* Document excerpt *

· · · · ·

Second Inter-American Specialized Conference on Private International Law
- Date: April 23 – May 8, 1979
- Location: Montevideo, Uruguay;
- Type: International conference
- Theme: Private International Law
- Organized by: Organization of American States
- Outcome: Developed 8 international treaties

= Second Inter-American Specialized Conference on Private International Law =

The Second Inter-American Specialized Conference on Private International Law (abbreviated as CIDIP II) was an international conference on private international law held in Montevideo, Uruguay, from 23 April to 8 May 1979. Representatives from 20 member countries attended the conference, organized by the Organization of American States (OAS) with the goal of continuing the work done during the First Conference (CIDIP I). By the end of the meetings, seven conventions and an additional protocol on private international law were approved.

== Background and development ==
In the final ruling of the Conference in Panama (CIDIP I) it was recommended to convene a second specialized conference in order to continue the codification of private international law, and Uruguay was suggested to be the next venue. This proposal was raised to the OAS' General Assembly to allow the Permanent Council create an agenda and to demarcate the topics not covered during the CIDIP I, and also to review the proposals made by the Inter-American Bar Association. By General Assembly resolution AG/Res. V-0/75 the Second Specialized Conference to be hold in 1979 in Montevideo was announced.

· · · · ·

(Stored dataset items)
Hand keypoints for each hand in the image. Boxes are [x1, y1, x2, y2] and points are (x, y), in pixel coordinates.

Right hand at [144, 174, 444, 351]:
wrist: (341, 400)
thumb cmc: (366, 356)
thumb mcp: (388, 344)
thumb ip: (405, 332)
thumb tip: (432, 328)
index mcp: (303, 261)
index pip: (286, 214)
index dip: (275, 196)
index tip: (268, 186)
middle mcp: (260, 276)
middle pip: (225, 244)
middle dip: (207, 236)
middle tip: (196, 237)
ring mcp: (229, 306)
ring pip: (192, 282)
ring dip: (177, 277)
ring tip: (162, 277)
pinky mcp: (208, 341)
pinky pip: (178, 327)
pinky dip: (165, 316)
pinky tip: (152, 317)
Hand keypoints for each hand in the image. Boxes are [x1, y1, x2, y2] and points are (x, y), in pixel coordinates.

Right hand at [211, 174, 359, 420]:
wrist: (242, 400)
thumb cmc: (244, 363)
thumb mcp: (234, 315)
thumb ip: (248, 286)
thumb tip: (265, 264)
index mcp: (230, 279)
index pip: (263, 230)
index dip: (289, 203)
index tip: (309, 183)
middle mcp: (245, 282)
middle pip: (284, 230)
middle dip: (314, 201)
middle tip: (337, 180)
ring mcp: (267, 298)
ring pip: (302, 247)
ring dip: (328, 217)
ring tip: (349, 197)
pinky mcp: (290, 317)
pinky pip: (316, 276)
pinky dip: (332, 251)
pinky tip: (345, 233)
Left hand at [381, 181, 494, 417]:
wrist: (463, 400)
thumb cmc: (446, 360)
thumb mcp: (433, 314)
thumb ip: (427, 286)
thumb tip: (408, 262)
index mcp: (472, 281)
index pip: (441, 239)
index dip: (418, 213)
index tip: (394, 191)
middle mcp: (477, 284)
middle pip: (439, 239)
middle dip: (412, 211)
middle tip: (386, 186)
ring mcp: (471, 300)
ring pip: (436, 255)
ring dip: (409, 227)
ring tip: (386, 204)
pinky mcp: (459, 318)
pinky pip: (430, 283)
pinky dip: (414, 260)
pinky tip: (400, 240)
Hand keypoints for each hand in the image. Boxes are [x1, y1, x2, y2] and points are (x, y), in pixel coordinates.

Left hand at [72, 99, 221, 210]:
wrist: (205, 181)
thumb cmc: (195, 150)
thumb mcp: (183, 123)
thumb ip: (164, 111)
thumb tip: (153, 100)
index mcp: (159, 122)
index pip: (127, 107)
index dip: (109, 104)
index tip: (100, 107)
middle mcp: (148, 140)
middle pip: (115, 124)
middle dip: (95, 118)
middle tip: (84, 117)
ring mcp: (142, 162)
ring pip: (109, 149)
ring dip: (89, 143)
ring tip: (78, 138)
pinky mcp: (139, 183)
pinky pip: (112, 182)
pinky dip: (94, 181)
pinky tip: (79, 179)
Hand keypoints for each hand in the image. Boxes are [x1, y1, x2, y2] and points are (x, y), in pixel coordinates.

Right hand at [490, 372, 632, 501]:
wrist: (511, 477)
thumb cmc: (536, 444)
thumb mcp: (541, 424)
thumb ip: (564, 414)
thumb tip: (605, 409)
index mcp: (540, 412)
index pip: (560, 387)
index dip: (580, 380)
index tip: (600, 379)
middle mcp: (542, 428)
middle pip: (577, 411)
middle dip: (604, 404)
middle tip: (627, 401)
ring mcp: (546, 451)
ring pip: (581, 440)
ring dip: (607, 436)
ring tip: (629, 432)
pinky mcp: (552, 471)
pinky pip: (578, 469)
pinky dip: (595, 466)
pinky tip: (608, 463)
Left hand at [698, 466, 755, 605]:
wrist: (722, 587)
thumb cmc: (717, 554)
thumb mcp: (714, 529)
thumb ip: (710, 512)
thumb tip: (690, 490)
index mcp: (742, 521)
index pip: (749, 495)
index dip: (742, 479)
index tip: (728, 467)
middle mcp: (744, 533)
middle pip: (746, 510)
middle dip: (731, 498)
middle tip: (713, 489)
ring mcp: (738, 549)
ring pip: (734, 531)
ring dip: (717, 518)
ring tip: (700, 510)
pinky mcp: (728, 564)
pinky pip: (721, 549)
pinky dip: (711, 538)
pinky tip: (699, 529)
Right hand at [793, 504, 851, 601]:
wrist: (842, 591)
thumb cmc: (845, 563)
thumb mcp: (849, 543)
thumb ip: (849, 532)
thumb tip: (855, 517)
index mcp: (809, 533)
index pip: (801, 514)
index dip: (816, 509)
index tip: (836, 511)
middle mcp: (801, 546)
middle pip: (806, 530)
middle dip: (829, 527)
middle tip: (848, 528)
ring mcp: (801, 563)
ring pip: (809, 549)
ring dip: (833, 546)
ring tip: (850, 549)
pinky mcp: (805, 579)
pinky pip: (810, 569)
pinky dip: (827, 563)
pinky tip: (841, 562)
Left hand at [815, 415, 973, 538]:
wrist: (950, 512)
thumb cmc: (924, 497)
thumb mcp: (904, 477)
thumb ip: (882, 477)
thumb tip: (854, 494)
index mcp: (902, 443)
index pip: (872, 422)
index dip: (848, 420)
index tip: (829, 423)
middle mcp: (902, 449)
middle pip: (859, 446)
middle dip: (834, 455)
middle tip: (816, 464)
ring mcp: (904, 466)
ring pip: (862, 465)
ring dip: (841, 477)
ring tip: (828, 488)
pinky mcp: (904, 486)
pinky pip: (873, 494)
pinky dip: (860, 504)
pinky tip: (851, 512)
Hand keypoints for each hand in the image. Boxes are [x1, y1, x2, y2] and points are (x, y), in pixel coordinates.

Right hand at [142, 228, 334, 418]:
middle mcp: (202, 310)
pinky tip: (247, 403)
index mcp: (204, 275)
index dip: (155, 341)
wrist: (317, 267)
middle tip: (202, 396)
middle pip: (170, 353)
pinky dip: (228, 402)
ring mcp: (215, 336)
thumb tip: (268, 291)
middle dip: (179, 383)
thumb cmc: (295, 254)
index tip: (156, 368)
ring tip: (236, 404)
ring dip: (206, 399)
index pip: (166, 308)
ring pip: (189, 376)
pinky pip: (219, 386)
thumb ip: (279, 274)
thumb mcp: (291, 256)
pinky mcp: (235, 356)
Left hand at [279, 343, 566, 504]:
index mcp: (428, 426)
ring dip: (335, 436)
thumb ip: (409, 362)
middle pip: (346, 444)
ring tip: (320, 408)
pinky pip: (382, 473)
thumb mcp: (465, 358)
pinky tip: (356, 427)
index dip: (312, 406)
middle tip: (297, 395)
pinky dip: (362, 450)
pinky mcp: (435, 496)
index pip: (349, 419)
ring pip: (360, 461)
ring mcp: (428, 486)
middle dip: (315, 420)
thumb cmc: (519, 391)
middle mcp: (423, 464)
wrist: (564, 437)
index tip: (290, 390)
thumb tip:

· · · · ·

* Exercise brief *
Please print everything from "The Second Inter-American" down to "law were approved." in the conference text above, word for word.

* Your response *
The Second Inter-American Specialized Conference on Private International Law (abbreviated as CIDIP II) was an international conference on private international law held in Montevideo, Uruguay, from 23 April to 8 May 1979. Representatives from 20 member countries attended the conference, organized by the Organization of American States (OAS) with the goal of continuing the work done during the First Conference (CIDIP I). By the end of the meetings, seven conventions and an additional protocol on private international law were approved.